Jinekolog muayenehanesindeki cinayet davasında karar: Ağırlaştırılmış müebbet hapis ve 10 yıl 6 ay hapis
Kağıthane'de 2005 yılında ağzını bantlayarak 23 yerinden bıçaklayıp Mualla Irmak’ı öldüren ve 15 yıl sonra yakalanan Irak uyruklu Mohammed Kamal Majid Berkhtar’a 'Kasten öldürme' suçundan ağırlaştırılmış müebbet hapis ve 'Zorla ırza geçme' suçundan da 10 yıl 6 ay hapis cezası verildi.
İstanbul 31. Ağır Ceza Mahkemesi'nde görülen duruşmaya, sanık Mohammad Kamal Majid Berkhtar Ses ve Görüntülü Bilişim Sistemi (SEGBİS) aracılığıyla katıldı.
Duruşmada şikayetçiler maktul Mualla Irmak'ın eşi Mustafa Irmak ve maktulün kızı Sedef Irmak ile taraf avukatları ile Aile Bakanlığı avukatı da hazır bulundu.

"İÇİNDE OLAN BÜTÜN İNSANLARIN CEZALANDIRILMASINI İSTİYORUM"
Duruşma savcısı, önceki celse verdiği sanık hakkında ağırlaştırılmış müebbet hapis ve 10,5 yıl hapis talebinde bulunduğu mütalaayı tekrar ettiğini belirtti. Mütalaaya karşı söz verilen şikayetçiler Mustafa Irmak ve Sedef Irmak, mütalaaya katıldıklarını belirttiler. Sedef Irmak, "Sanığın ve olayın içinde olan bütün insanların cezalandırılmasını istiyorum" dedi.

"GERÇEK KATİL ELİNİ KOLUNU SALLAYARAK GEZMEKTEDİR"

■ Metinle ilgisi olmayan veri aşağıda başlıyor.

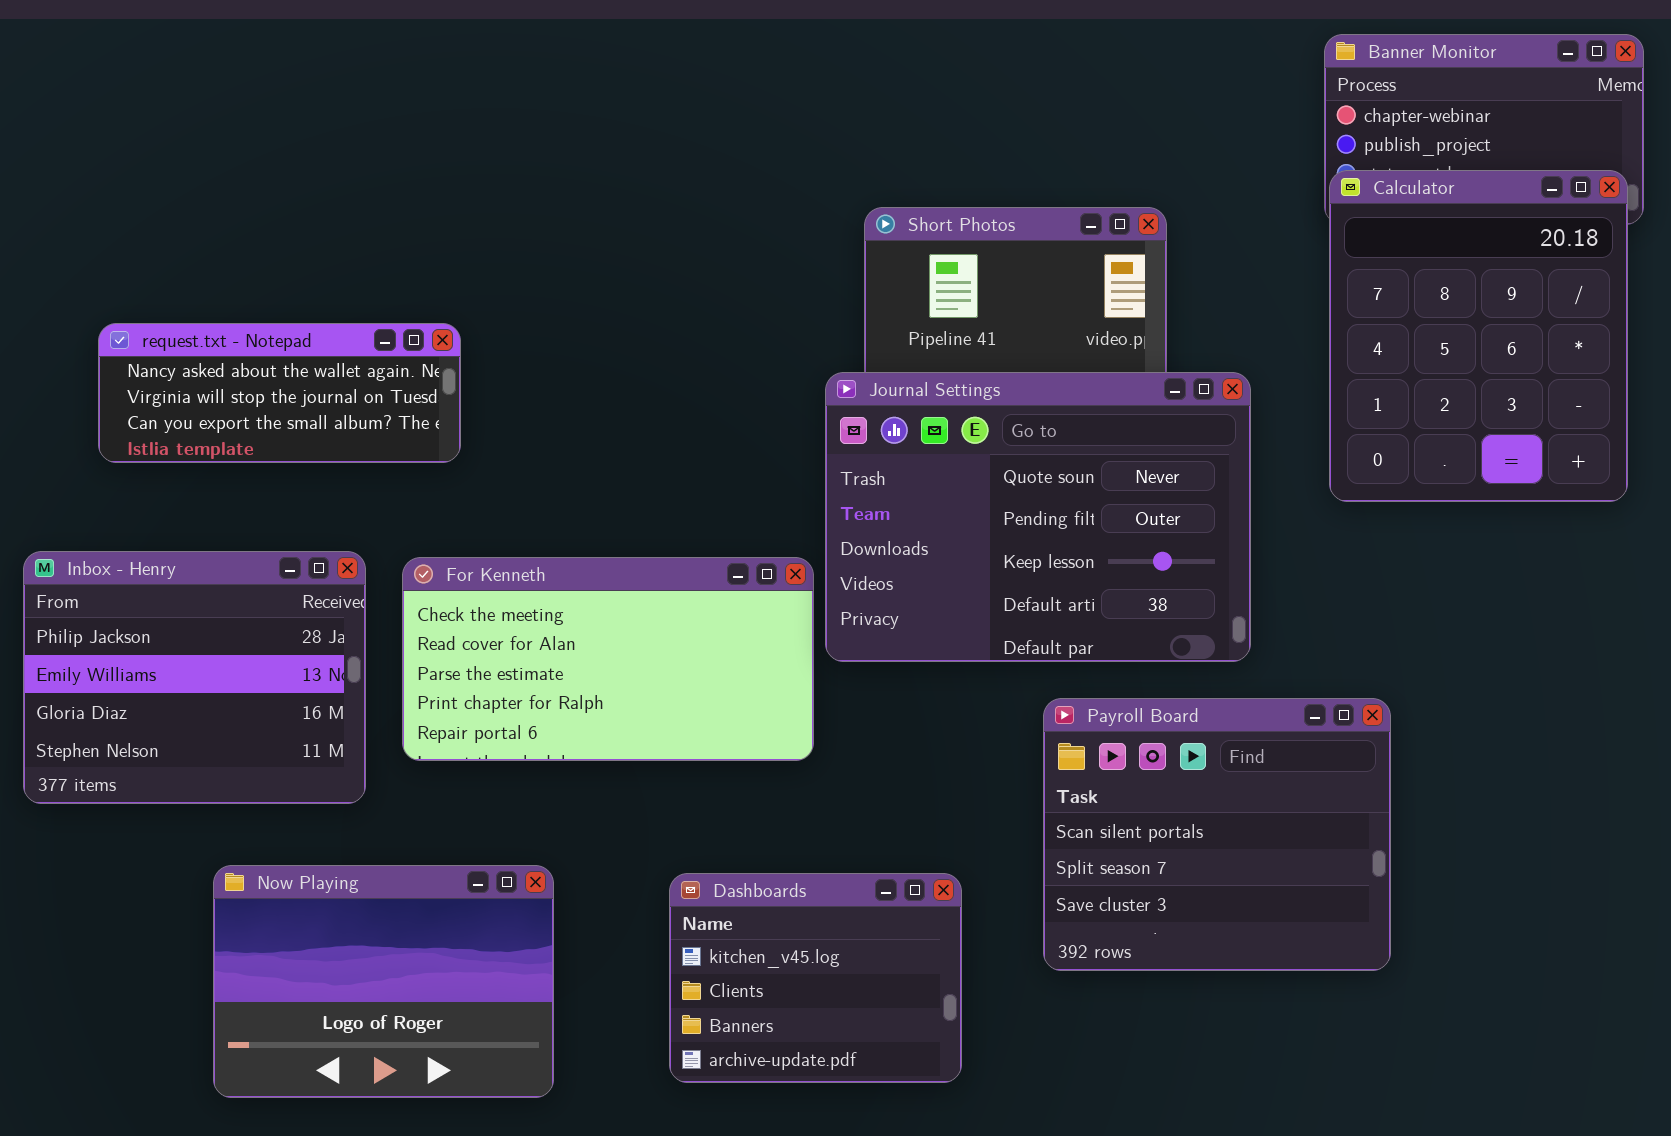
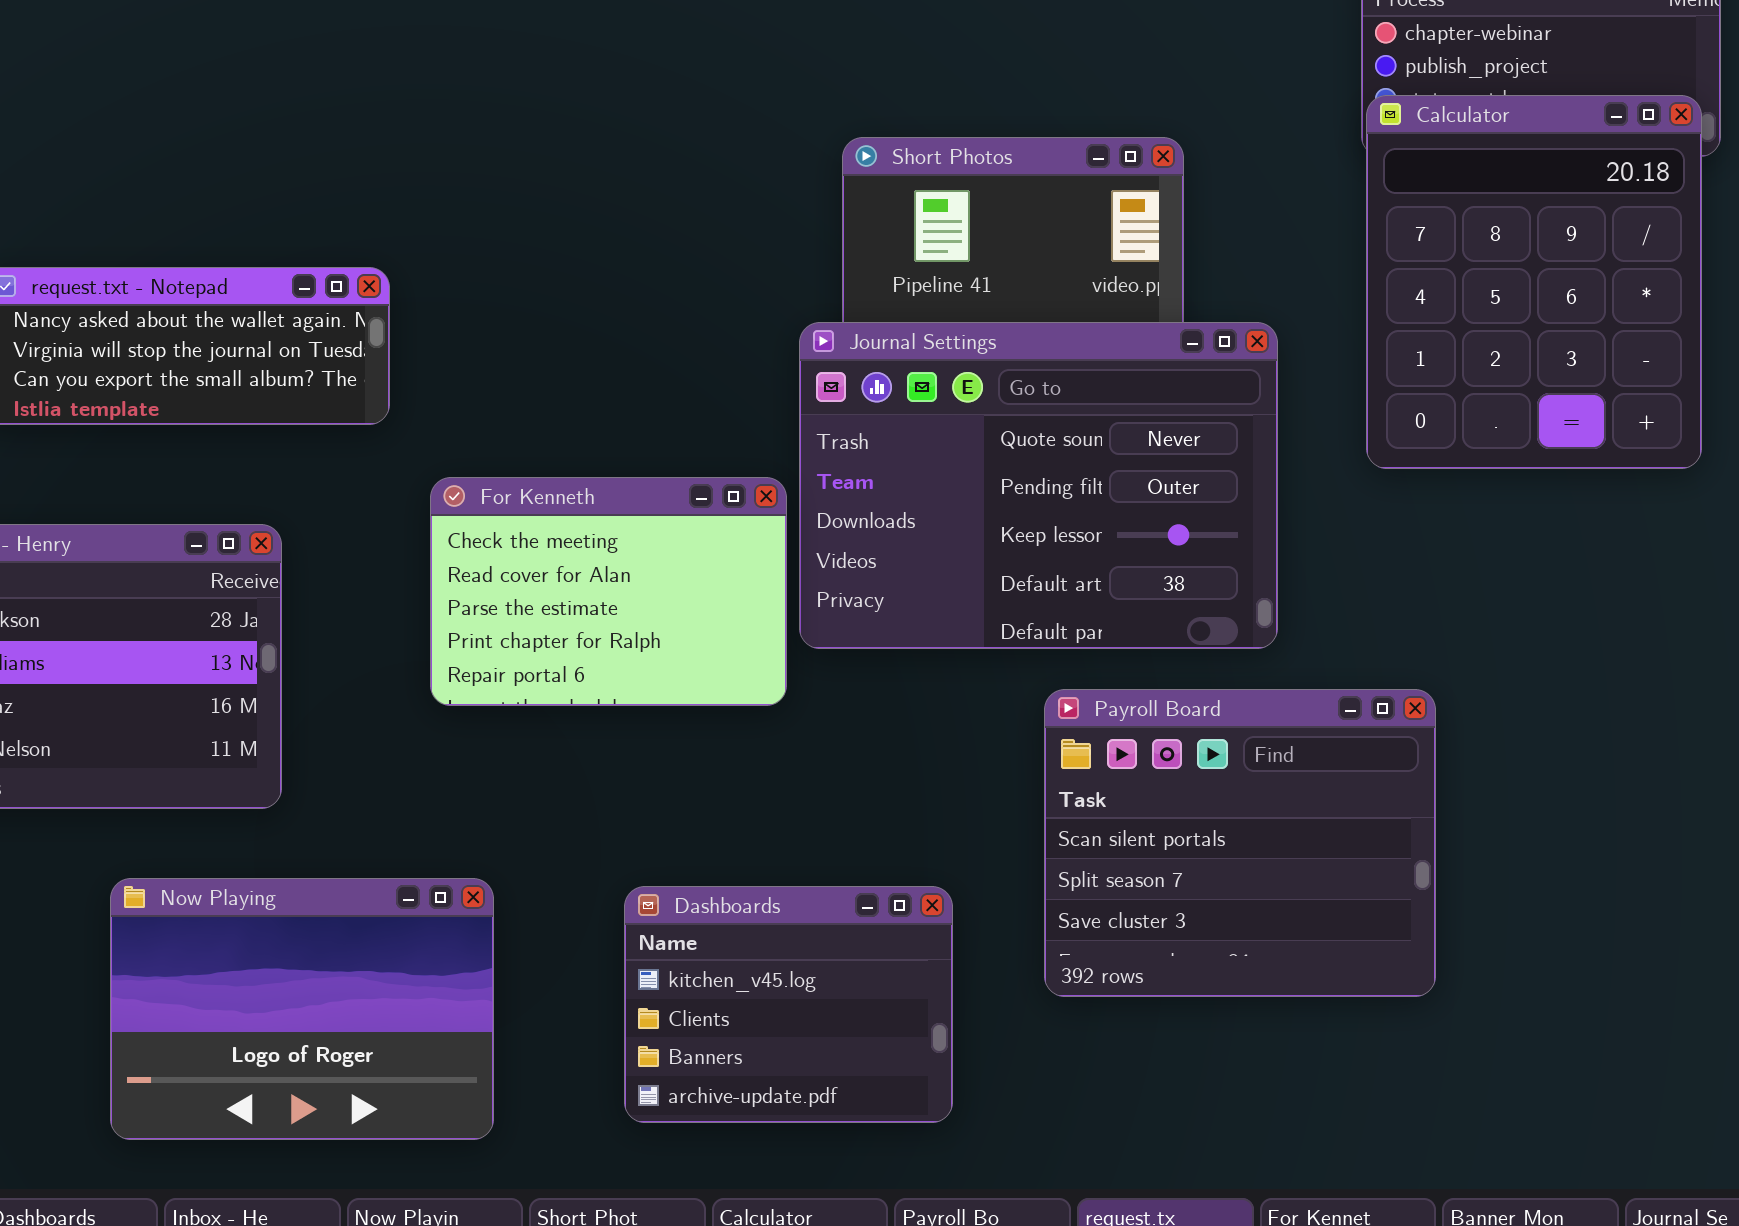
For Kenneth: [402,557,814,761] -> [430,477,787,706], moved, resized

Şikayetçilerin avukatı Esra Köroğlu da "Mütalaaya katılıyoruz. Huzurda bulunan sanık bu cinayeti tasarlayarak, planlayarak vahşice duygularla işlemiştir. 23 tane bıçak darbesi, yanında iki bıçak ve koli bandıyla maktülü öldürmek için diğer katil Serkan ile birlikte buraya hazırlıklı gelmişlerdir. Her ne kadar olay günü gördüğünü, olaydan haberi olmadığını iddia etse de beyanlarının hiçbiri doğru değildir. Sanıklar, bu cinayeti başkasının azmettirmesiyle yapmışlardır. Çünkü bu kişilerin doğrudan maktülle bir tanışıklığı yoktur. Gerçek manada adaletin tecellisini talep ediyorum. Yanımda görmüş olduğunuz kızcağız 16 yıldır annesiz kalmış, 16 yıldır ağlamaktadır. Çünkü gerçek katil elini kolunu sallayarak dışarıda gezmektedir. Bu canavarca hissiyata, koli bantlarıyla ve bıçakla gelerek cinayeti işlemeye sevk eden kişi bu dosyada kendini kurtarmamalıdır. Sanığa sorulmalıdır, kimin yönlendirmesiyle işledikleri ortaya çıkarılmalıdır. Artık adalet yerini bulmalıdır ki insanların yüreğine bir nebze su serpilsin. Bırakın vahşice öldürülmesini arkasından 'su testisi su yolunda kırıldı, masaj salonunda çalışıyor' diye iftiralar atılmakta, maktülün vajinasında DNA'sı bulunduğu halde bu kişi hakkında takipsizlik kararı verilmektedir. Bu kişi hakkında tekrar suç duyurusunda bulunulmasını ve soruşturma başlatılmasını talep ediyorum. Hiçbir indirim uygulanmaksızın en üst hadden bunca yıl isim değiştirerek kaçarak bu cinayeti işleyen kişinin en üst hadden cezalandırılmasını talep ederiz" dedi.
Aile Bakanlığı avukatı Hatice Boz da cinayetin eylem birliği içerisinde işlendiğini, içeriden yardım almadan yapılmasının mümkün olmadığını belirterek "Sanığın üst hadden cezalandırılmasını ve vajinasında DNA'sı tespit edilen Mustafa'ya ilişkin de nitelikli cinsel saldırı suçundan suç duyurusunda bulunulmasını istiyoruz" diye konuştu.